Después de todo, ¿quién no le tiene miedo a la mafia? Sonreí plácidamente antes de marcar el número de millones que debía transferir.

Abrieron la caja con un cúter y extrajeron el envoltorio de plástico que protegía aquella réplica perfecta de la obra de Leonardo da Vinci, el maravilloso cuadro de La belle ferronière. Mi tío asintió, admirado al ver la perfección del plagio, lo acarició y se recompuso echando mano al bolsillo interior de su chaqueta.

—Por favor… —ordenó al guardia que lo sacara de la caja.

—Enseguida.

En la pantalla apareció una pequeña pestaña que ponía «Aceptar». Solo tendría que clicar ahí para que se completara la transferencia, pero no lo haría hasta que mi tío me lo indicara.

Tomó un pequeño dispositivo negro, del tamaño de una cámara digital de fotos, pero mucho más delgado. Casi parecía un espejo y solo tenía dos botones y una entrada de conexión por cable. Era un invento suyo, de uso personal, así que no podía encontrarse en el mercado y Fabio no quería patentarlo. Wang se extrañó al ver el aparato, pero enseguida bajó su mirada al ver que yo lo observaba de forma perspicaz y autoritaria.

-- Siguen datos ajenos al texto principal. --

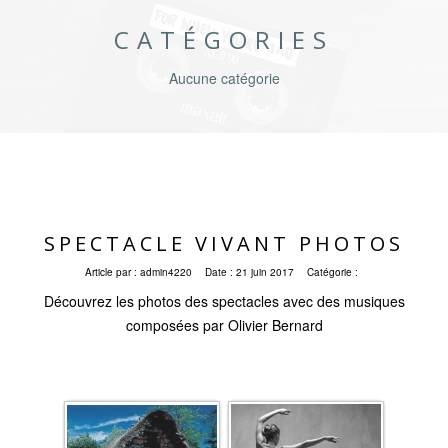
CATÉGORIES
Aucune catégorie
SPECTACLE VIVANT PHOTOS
Article par :
admin4220
Date :
21 juin 2017
Catégorie :
Découvrez les photos des spectacles avec des musiques
composées par Olivier Bernard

Mi tío presionó uno de los dos botones y extendió el aparato por todo el cuadro. En lo que parecía un espejo, pudo verse el contenido real de aquella obra. Él sonrió al ver que lo que necesitaba se encontraba entre las fibras del lienzo.

—La pintura no es tóxica. No dañará el compuesto y no se detecta. Es un trabajo perfecto —dijo Wang queriendo tocar el cuadro.

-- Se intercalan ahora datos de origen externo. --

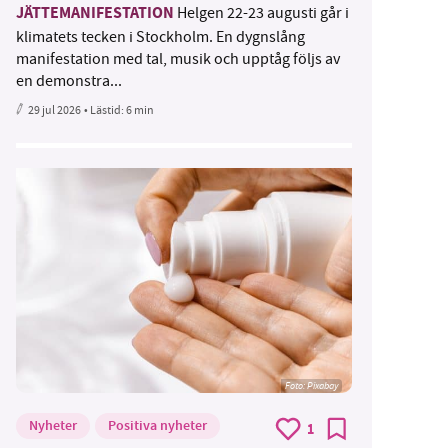
JÄTTEMANIFESTATION
Helgen 22-23 augusti går i
klimatets tecken i Stockholm. En dygnslång
manifestation med tal, musik och upptåg följs av
en demonstra...
29 jul 2026
• Lästid:
6 min
Foto:
Pixabay
Nyheter
Positiva nyheter
1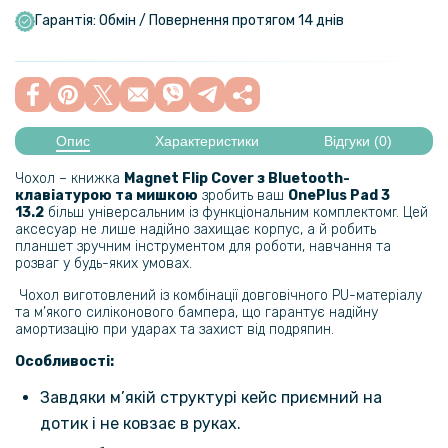
Гарантія: Обмін / Повернення протягом 14 днів
Опис
Характеристики
Відгуки (0)
Чохол – книжка
Magnet Flip Cover з Bluetooth-
клавіатурою та мишкою
зробить ваш
OnePlus Pad 3
13.2
більш універсальним із функціональним комплектомr. Цей
аксесуар не лише надійно захищає корпус, а й робить
планшет зручним інструментом для роботи, навчання та
розваг у будь-яких умовах.
Чохол виготовлений із комбінації довговічного PU-матеріалу
та м’якого силіконового бампера, що гарантує надійну
амортизацію при ударах та захист від подряпин.
Особливості:
Завдяки м’якій структурі кейс приємний на
дотик і не ковзає в руках.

—¿Dónde está lo que hablamos? —preguntó Fabio, a la vez que retiraba la mano de Wang.

—Están unidos, Fabio. —Wang se lo mostró.

No alcancé a ver a qué se refería. No comprendía qué otro negocio se traía entre manos.

Fabio me miró y asintió con un simple pestañeo. Le di a «Aceptar» y apareció una línea verde que se cargó en pocos segundos.

—Sesenta millones de euros. El trato está cerrado —dijo Fabio, indicándole a nuestro guardaespaldas que cogiera el cuadro.

—Ha sido un placer, Fabio. Espero volver a hacer negocios contigo. —Wang le dio un apretón de manos.

Encendí un cigarrillo antes de guardar el ordenador. Cerré el maletín y se lo entregué a nuestro escolta.

—Claro, ¿por qué no? —dijo Fabio con desdén.

No quiso hablar más. Deseaba, casi tanto como yo, salir de allí.

No hablamos durante el recorrido, pero le noté extraño. Fabio no solía moverse así, era más armonioso en sus gestos y movimientos, sin embargo, en aquel momento parecía rígido y contenido; aunque no llegaba a estar incómodo.

Miró su reloj, retiró su cabello de la frente y volvió a mirarlo. Acarició aquel reloj infinidad de veces.

—Es un Patek Philippe’s Platinum World, valorado en unos cuatro millones de dólares. Es exclusivo y hecho expresamente para mí —explicó sin mirarme. No sabía por qué me contaba aquello, Fabio no solía presumir de lo que tenía o de lo que gastaba en sus caprichos. Continuó—: No dudes nunca en beneficiarte de él. Puede que algún día te sorprenda su utilidad, no solo marca las horas.

El avión comenzó a rodar, pero apenas le presté atención a la aceleración del despegue. Estaba demasiado aturdido con lo que mi tío acaba de decirme. Él, en cambio, se echó en su asiento y cerró los ojos con tranquilidad. Ya había dicho lo necesario. Él era así, jamás comprendías lo que decía hasta que llegaba el momento propicio.

—Ya eres todo un Gabbana. Serás el mejor, hijo —murmuró antes de dormirse y dejarme peor de lo que estaba.